DOCUMENT SECTION:
=== Section Start ===

Pick random articles and hash their titles down to a single byte each, using a hashing key known only to you and the recipient, until you find one that matches the next byte you want to transmit. Flood that page with an absurd number of requests. Next day, rinse and repeat. The recipient periodically checks the Wikipedia access stats.
posted by Flunkie at 10:40 AM on December 29, 2012


This would be fascinating IF I had any confidence in the data. Not one but two countries (Spain and Turkey) have "Go" in their top 10 - could my favorite game be increasing in popularity? (Best guess from reddit: people misusing autocomplete...)

This might explain the single "G" result being so high in Germany, too.

Flunkie: the trouble with your idea is that it's extremely slow, very low bandwidth, easy to track down, and prone to error. You'd be much better off using steganography and uploading an ostensibly better image that secretly contained the data.
posted by lupus_yonderboy at 11:06 AM on December 29, 2012


Yes, I know it's extremely slow. That's why I said it would be very slow.

"Easy to track down", maybe that something's happening, but not the message.

=== Section End ===

RECORDED DATA:
=== Section Start ===

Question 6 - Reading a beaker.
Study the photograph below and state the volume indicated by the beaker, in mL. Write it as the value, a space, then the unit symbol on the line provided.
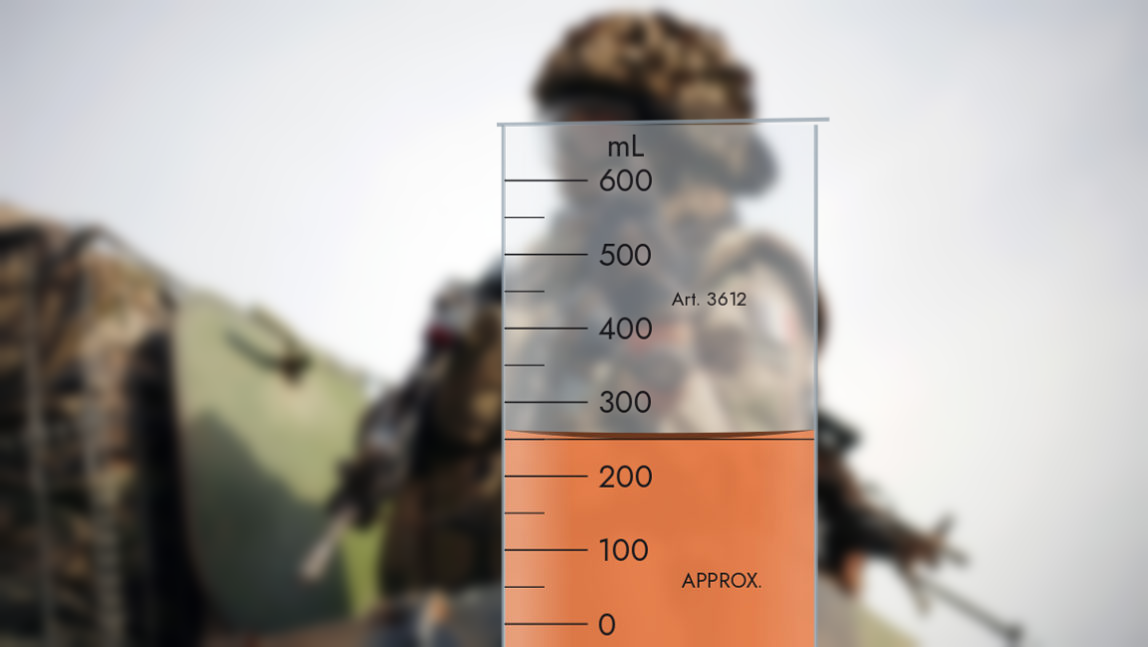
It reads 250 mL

=== Section End ===
=== Section Start ===

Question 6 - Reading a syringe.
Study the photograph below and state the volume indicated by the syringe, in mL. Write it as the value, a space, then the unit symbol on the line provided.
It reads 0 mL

=== Section End ===

Retype the portion of the forum thread that opens with the words "posted by Flunkie" and stops after the words "not the message.".

posted by Flunkie at 10:40 AM on December 29, 2012


This would be fascinating IF I had any confidence in the data. Not one but two countries (Spain and Turkey) have "Go" in their top 10 - could my favorite game be increasing in popularity? (Best guess from reddit: people misusing autocomplete...)

This might explain the single "G" result being so high in Germany, too.

Flunkie: the trouble with your idea is that it's extremely slow, very low bandwidth, easy to track down, and prone to error. You'd be much better off using steganography and uploading an ostensibly better image that secretly contained the data.
posted by lupus_yonderboy at 11:06 AM on December 29, 2012


Yes, I know it's extremely slow. That's why I said it would be very slow.

"Easy to track down", maybe that something's happening, but not the message.